BTW, you might ask if there was anything that really stood out in all the lenses and testing? Yes, one big thing, Canon does make the best lenses as a general rule across the line. Number two, Canon has the best customer support in the industry. Some other manufacturers it is poor to non-existent. I would put another major contender we all know in the less than satisfactory category if you are wondering.

EB
EOS 1DX and 1D Mk IV and less lenses then before!

John_SD
Whiz

"If I were to buy a mirrorless it would be the R3. I have had all the 1 series up to my current 1DX. I am getting up there in years and have sowed down a bit. What I have will do everything I want so far."

Well, I had a similar discussion along those lines with Bob from Boston, God rest his soul. I still miss his commentary. Anyway, he mentioned once that he would have liked to have gotten a Mark II of some camera (I forget which one), but felt he was getting too old. I disagreed with that notion then, and I disagree with it today. I shared with him my firm belief that it is important to always have something to look forward to in life, regardless of your age. You say you are getting up there in years. That is the perfect reason why you should sell your DSLR brick and heavy old lenses and get a smaller, lighter, pro-level mirrorless like the R3 and a good RF lens or two. Lighten your load. Plus, I think old guys are perfectly cut out for two genres, which both require patience. Street photography, which you could do by sitting at the table or bench and taking photos of passers-by. Or bird photography, which requires infinite patience, as you may have to sit in the blind or in the woods for hours on end waiting for some birds to perch on a limb. No doubt you would also be able to shoot other wildlife as it passes in range. These are just a few examples. But I can see many advantages to lightening your load by going mirrorless. And I think you would enjoy it immensely. 

ebiggs1
Legend
Legend

I appreciate your thoughts but you realize I spent 40 years in photography. I did event photography from Hallmark.
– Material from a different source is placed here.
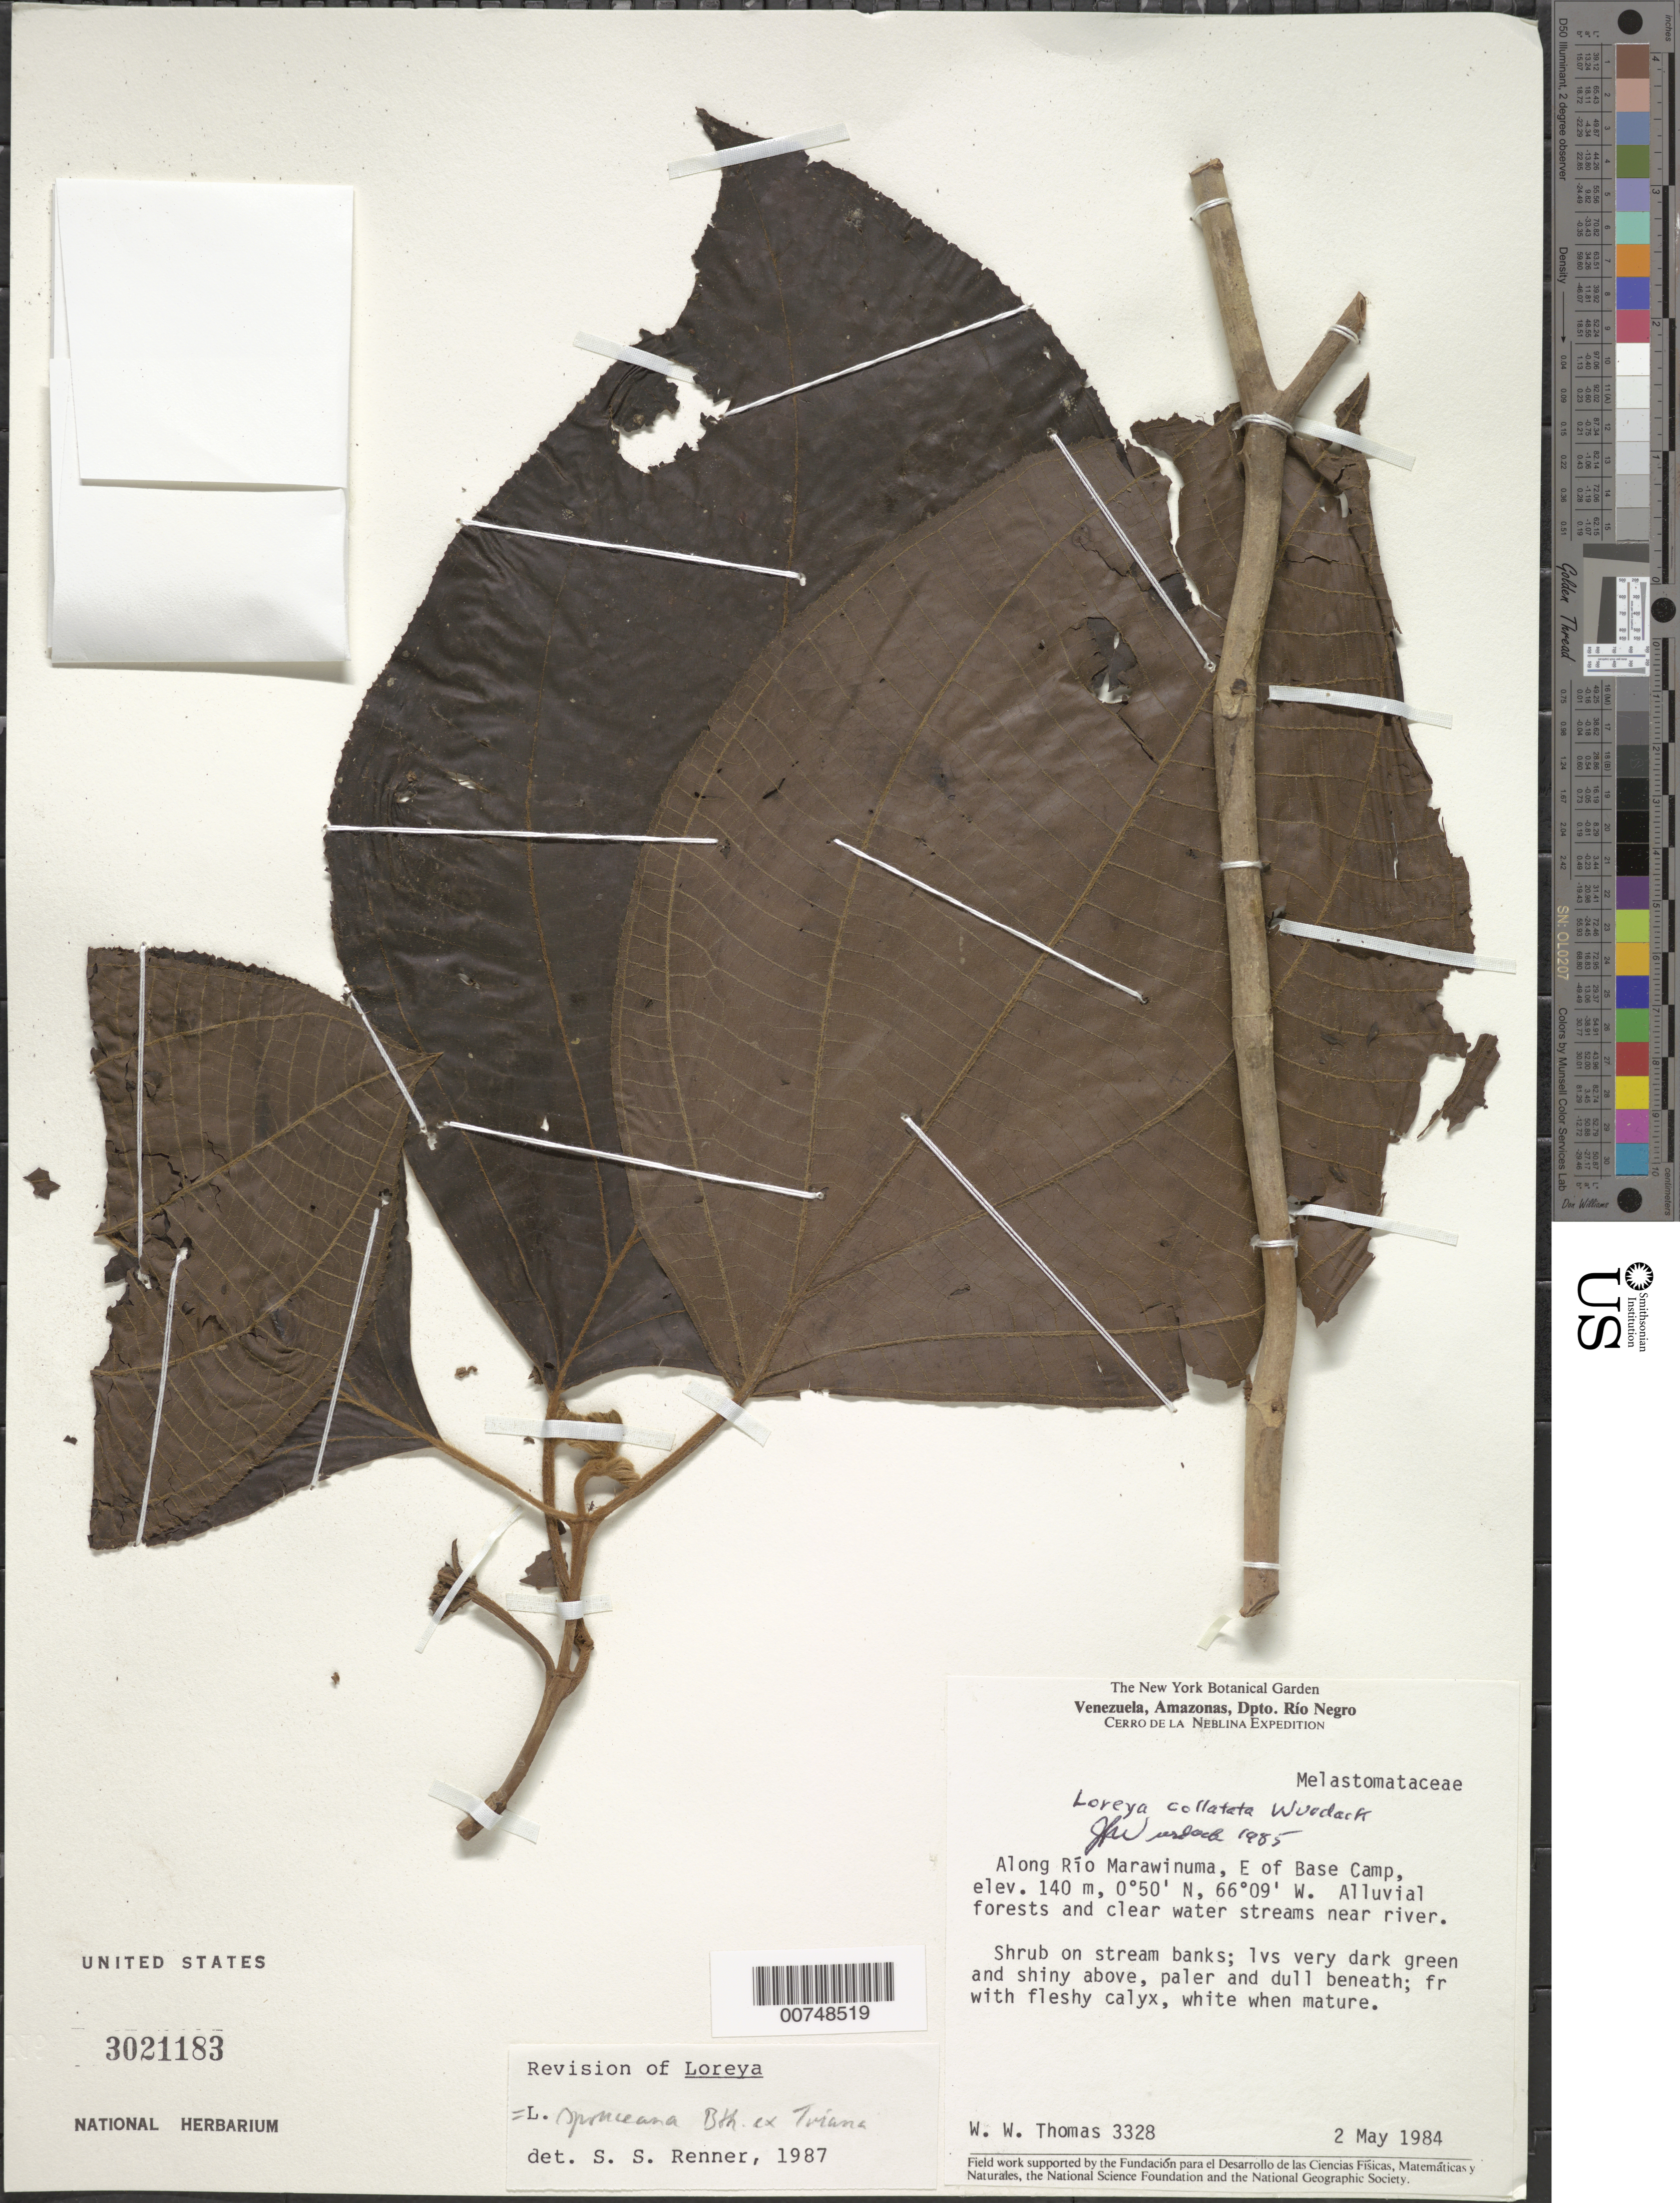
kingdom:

I have done so many weddings I can't remember them all. Senior photos and posters and Yearbook. Thousands! When we went on vacation I took my camera gear, of course, and spent all that time basically taking photos. From hummingbirds to elk, from desserts to blizzards.

My routine now is still my 1DX with the big Siggy Sport 150-600mm on it an my 1D MK IV with the Siggy 120-300mm f2.8 Sport on it. So heavy gear is no problem my friend. Sometimes both at the same time!  I guess its all what you get used to. I see folks say they can't handle a big lens like the Sigma C 150-600mm and I think really. I mean really?  It so light! But everybody is different.

I get a bigger thrill and contentment from teaching but that, too, soon will pass as mirrorless takes over.

EB
EOS 1DX and 1D Mk IV and less lenses then before!